Revenue and profit from the crop protection business have been under pressure too, declining about 5% in the March quarter
Shares of Godrej Agrovet have been under pressure in the past year and have corrected by about 28%
It’s not just humans who feel the pinch of rising food prices. The animal feed market is also going through a challenging environment. And Godrej Agrovet Ltd, a leading animal food company, is facing stress in margins due to rising animal feed input costs.
While there has been a decent growth in volumes, margins have been steadily contracting. Volumes rose 10% in the March quarter due to demand in the broiler feed segment.
However, overall Ebitda (earnings before interest, tax, depreciation and amortization) margins have come at just about 5.6% in the March quarter. In fact, rising input costs have been a bane for some time now for the company. Consider this, Ebitda margin stood at 9.4% in the first quarter of FY19.
Not surprisingly, shares of Godrej Agrovet have been under pressure in the past year and have corrected by about 28%.
Revenue and profit from the crop protection business have been under pressure too, declining about 5% in the March quarter.

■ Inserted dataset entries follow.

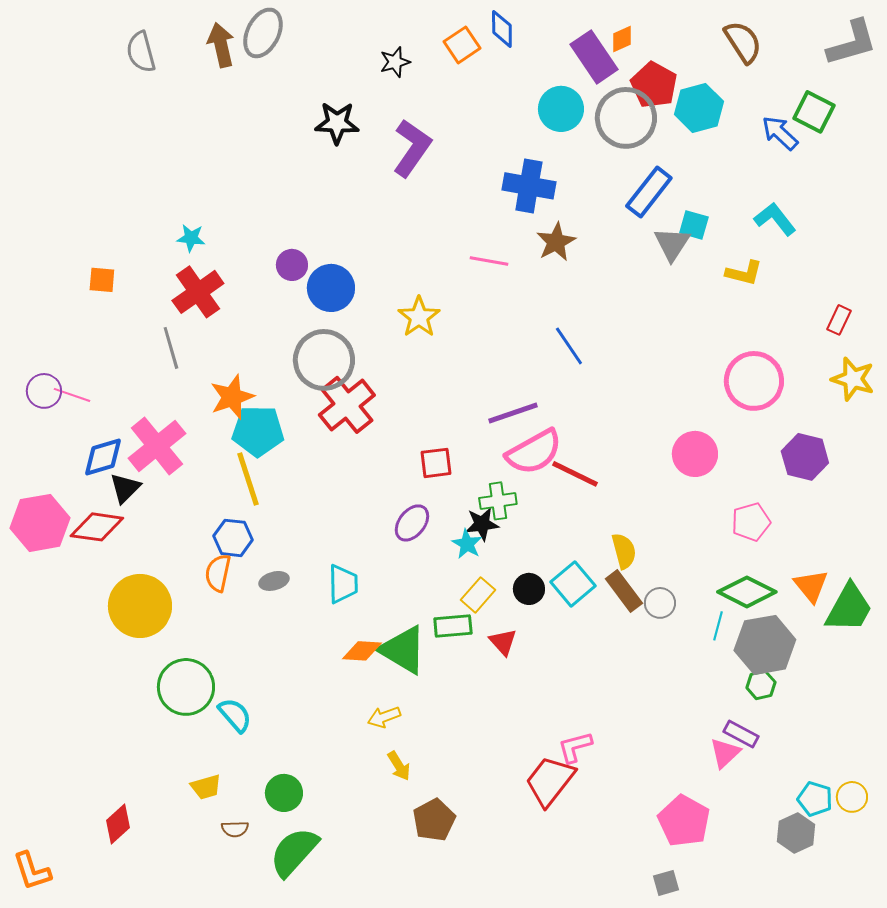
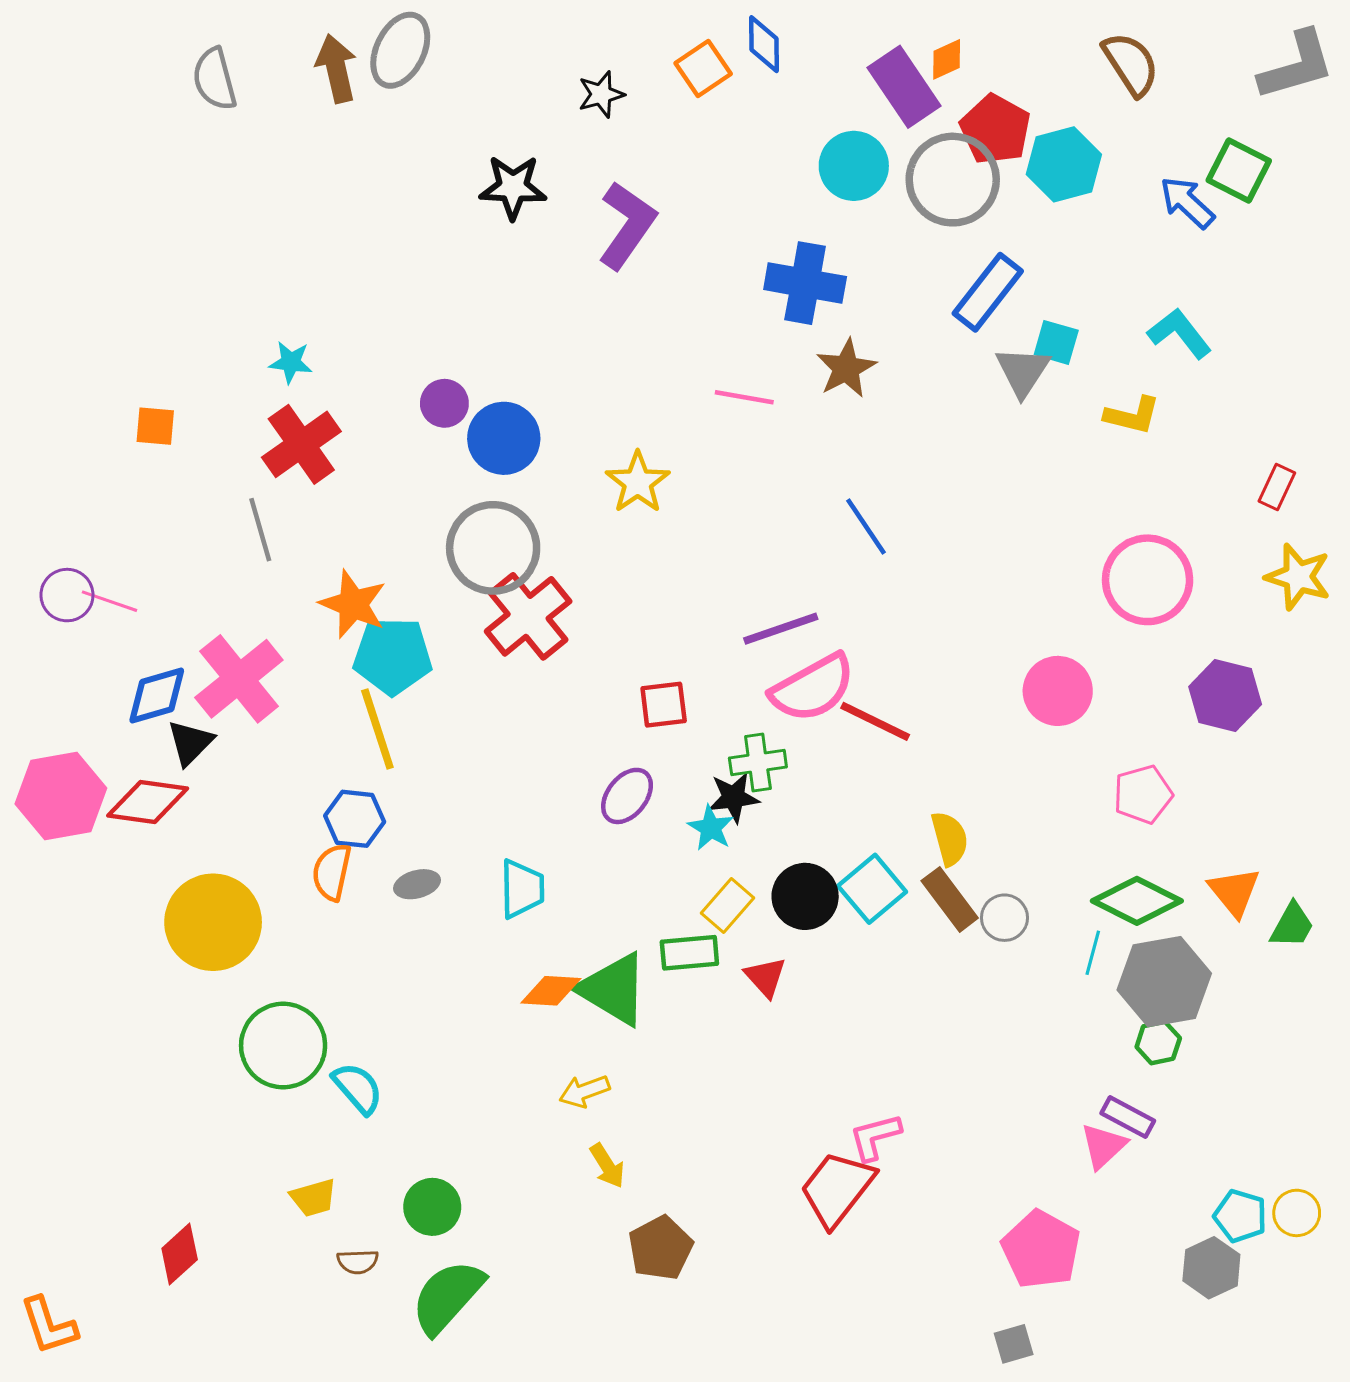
orange star: (232, 397) -> (353, 604), turned -30
black circle: (529, 589) -> (805, 896), size x1.4
green trapezoid: (849, 608) -> (1292, 925), size x0.6

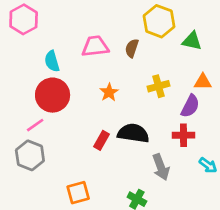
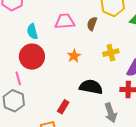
pink line: (35, 125) -> (18, 78), turned -72
red rectangle: (102, 140) -> (63, 107), moved

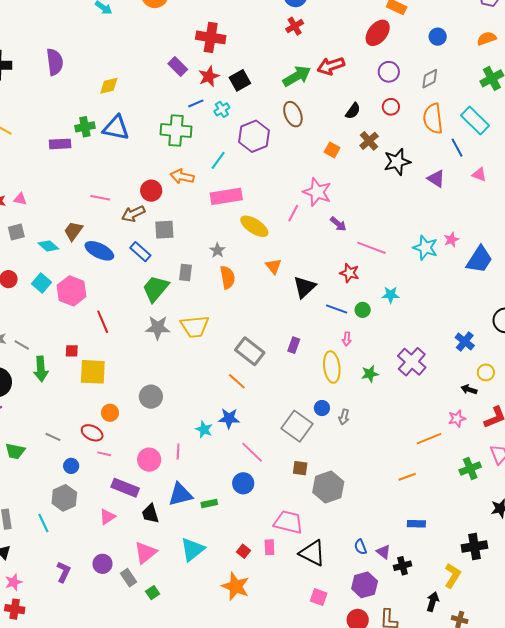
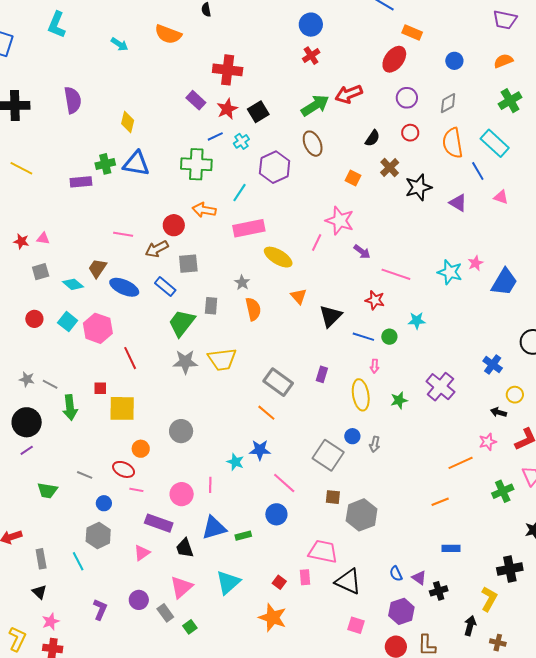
yellow diamond: (109, 86) -> (128, 122), turned -60

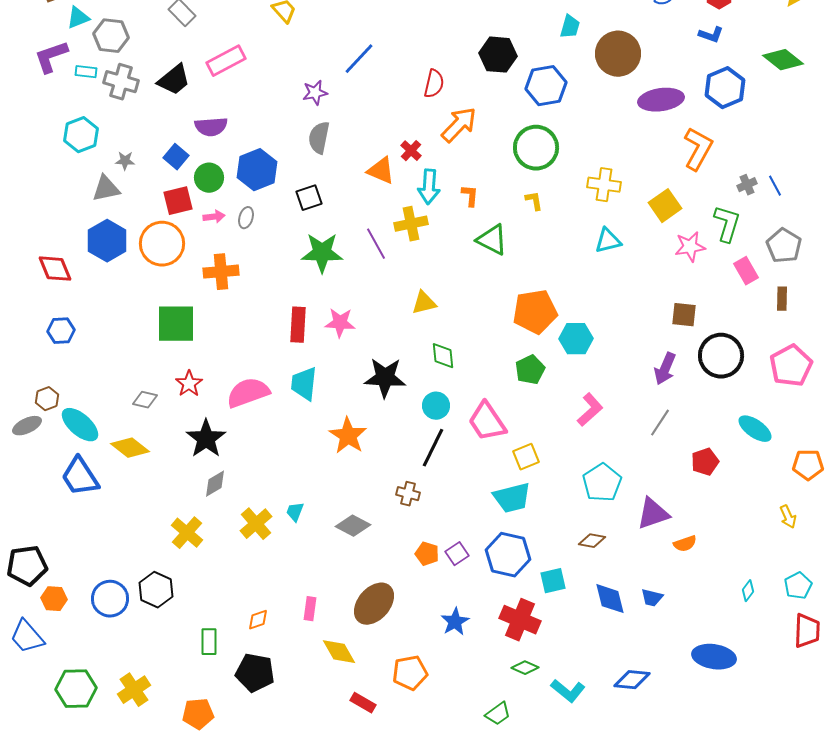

Although smaller in terms of revenue, this segment accounted for 45% of profits in FY19.
The palm oil business, which contributes about 11% to the revenue, also saw its margins shrink.
“Margin recovery remains elusive. Godrej Agrovet ended FY19 on a weak note with overall margins disappointing yet again notwithstanding healthy growth in revenues during Q4 FY19. A recovery in animal-feed margins, albeit comforting, was inadequate to mitigate headwinds in other segments," said Kotak Institutional Equities in a note to clients. The recovery is with reference to a sequential improvement in margins.
In the coming quarters, of course, food input costs are expected to stabilize. Other businesses such as oil extraction could see improvement in yields since the company has added a new sterilization technology which will improve yields.
Still, the agro-industry is moving slowly than before, and that could keep the pressures up. The stock may be hard-pressed to hold up in this market. While the consensus one-year forward price-earnings multiple has shrunk from 40.9 times a year ago to 29.1 times now, it appears quite stiff given that challenges still remain.